**WORK INSTRUCTIONS:** Write out every line of the records below as a JSON list of strings, one string per line, with blank lines skipped. Leave the pictures out.

== == ==

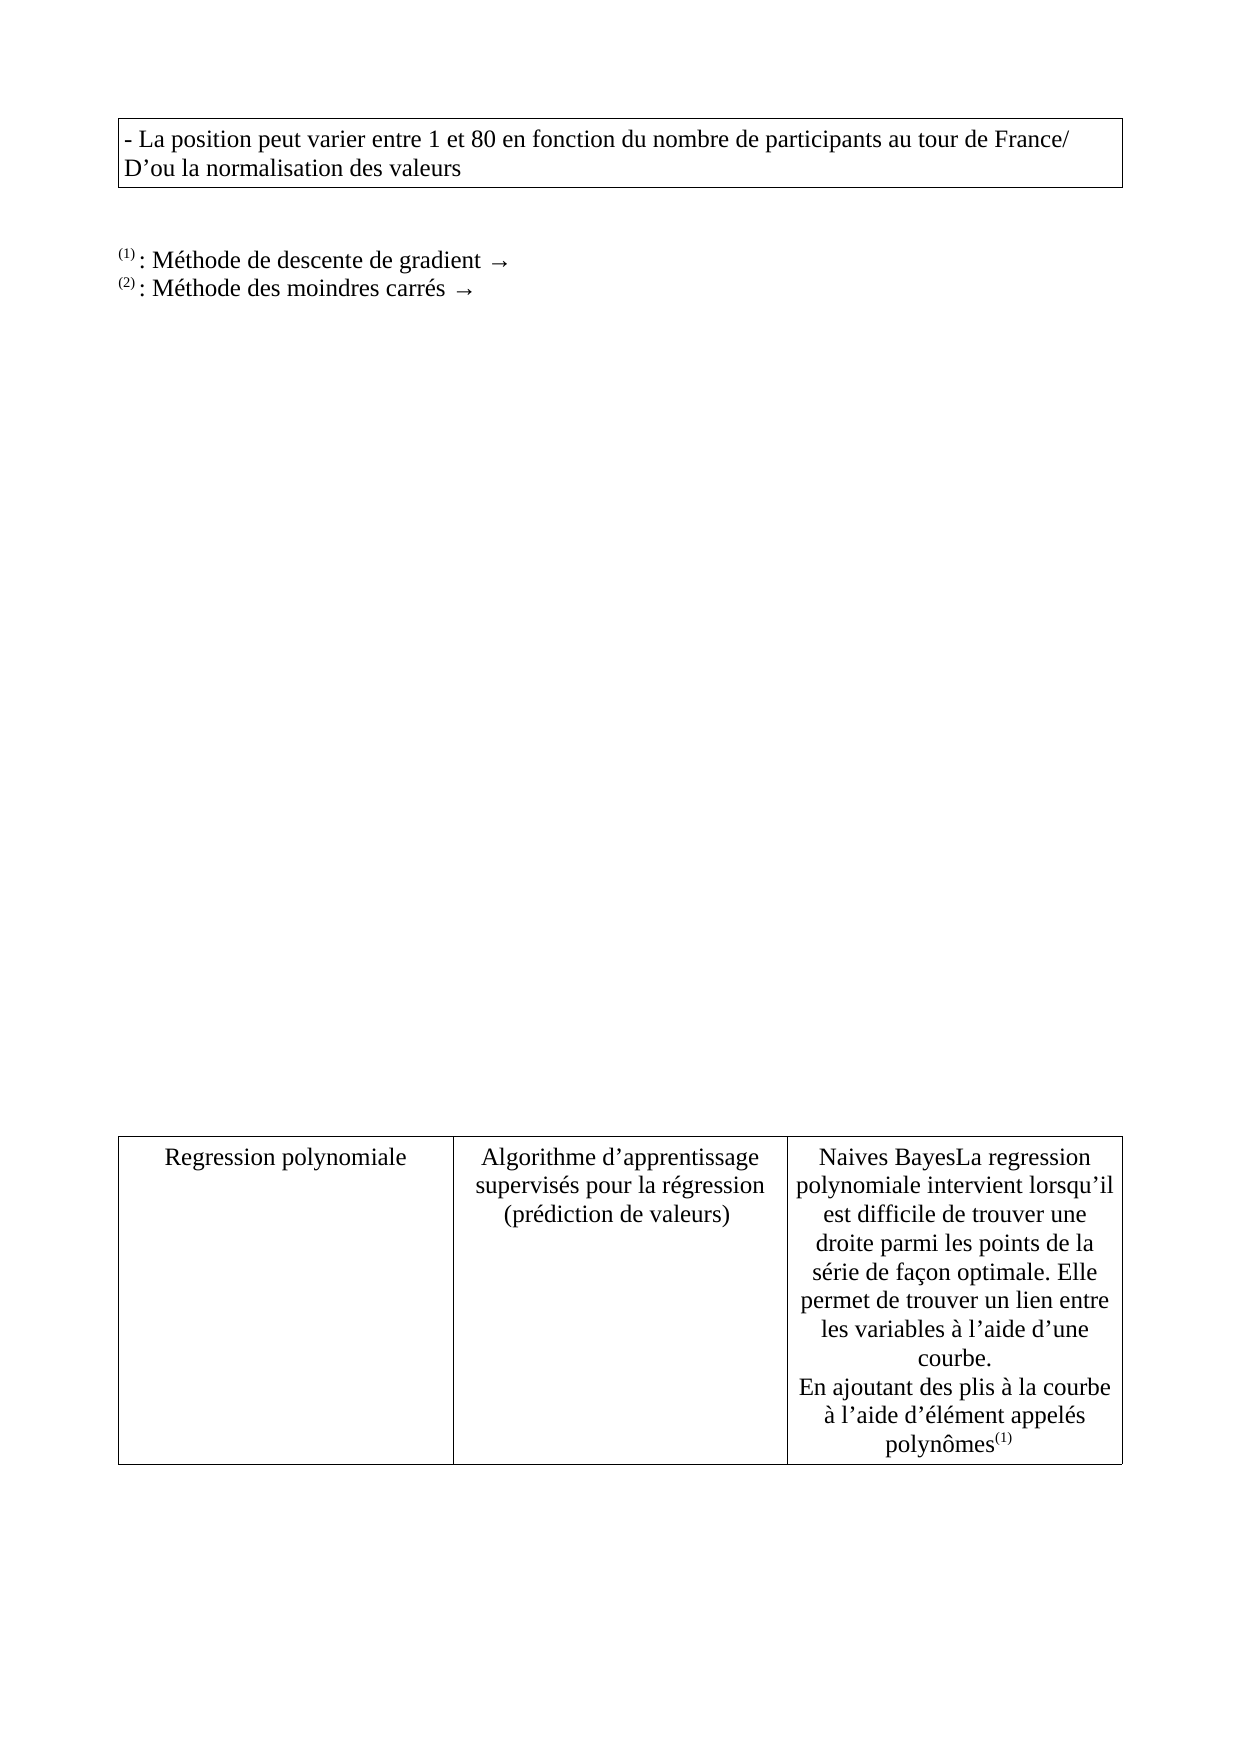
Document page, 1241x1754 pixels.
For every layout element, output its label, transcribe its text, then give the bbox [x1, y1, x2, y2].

table_header Algorithme d’apprentissage supervisés pour la régression (prédiction de valeurs) [454, 1137, 787, 1464]
text (2) : Méthode des moindres carrés → [118, 273, 1122, 302]
table_header Regression polynomiale [119, 1137, 453, 1464]
text (1) : Méthode de descente de gradient → [118, 245, 1122, 273]
table_header - La position peut varier entre 1 et 80 en fonction du nombre de participants au tour de France/ D’ou la normalisation des valeurs [119, 119, 1122, 187]
table_header Naives BayesLa regression polynomiale intervient lorsqu’il est difficile de trouver une droite parmi les points de la série de façon optimale. Elle permet de trouver un lien entre les variables à l’aide d’une courbe. En ajoutant des plis à la courbe à l’aide d’élément appelés polynômes(1) [788, 1137, 1122, 1464]
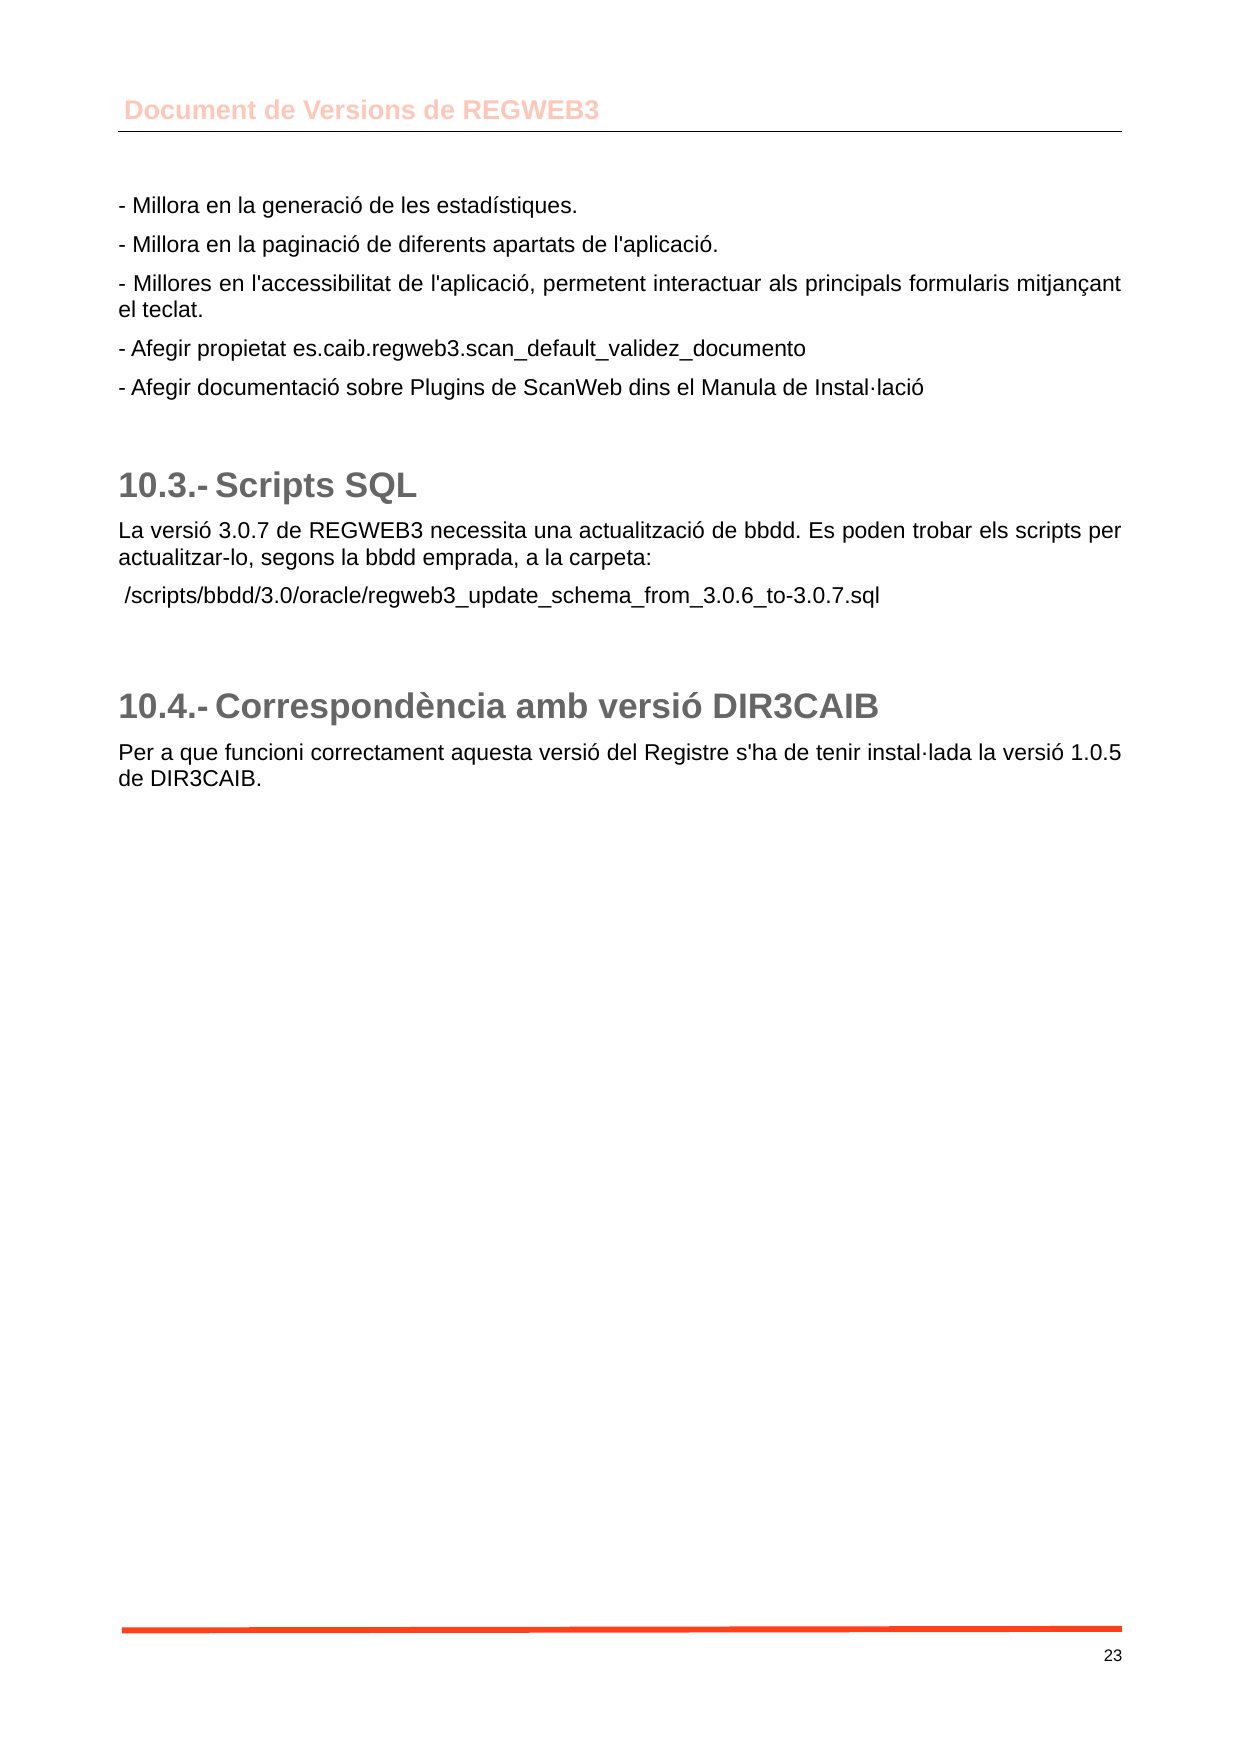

== == ==

**EXPECTED ANSWER:**
[
  "Document page, 1241x1754 pixels.",
  "For every layout element, output its label, transcribe its text, then give the bbox [x1, y1, x2, y2].",
  "table_header Algorithme d’apprentissage supervisés pour la régression (prédiction de valeurs) [454, 1137, 787, 1464]",
  "text (2) : Méthode des moindres carrés → [118, 273, 1122, 302]",
  "table_header Regression polynomiale [119, 1137, 453, 1464]",
  "text (1) : Méthode de descente de gradient → [118, 245, 1122, 273]",
  "table_header - La position peut varier entre 1 et 80 en fonction du nombre de participants au tour de France/ D’ou la normalisation des valeurs [119, 119, 1122, 187]",
  "table_header Naives BayesLa regression polynomiale intervient lorsqu’il est difficile de trouver une droite parmi les points de la série de façon optimale. Elle permet de trouver un lien entre les variables à l’aide d’une courbe. En ajoutant des plis à la courbe à l’aide d’élément appelés polynômes(1) [788, 1137, 1122, 1464]"
]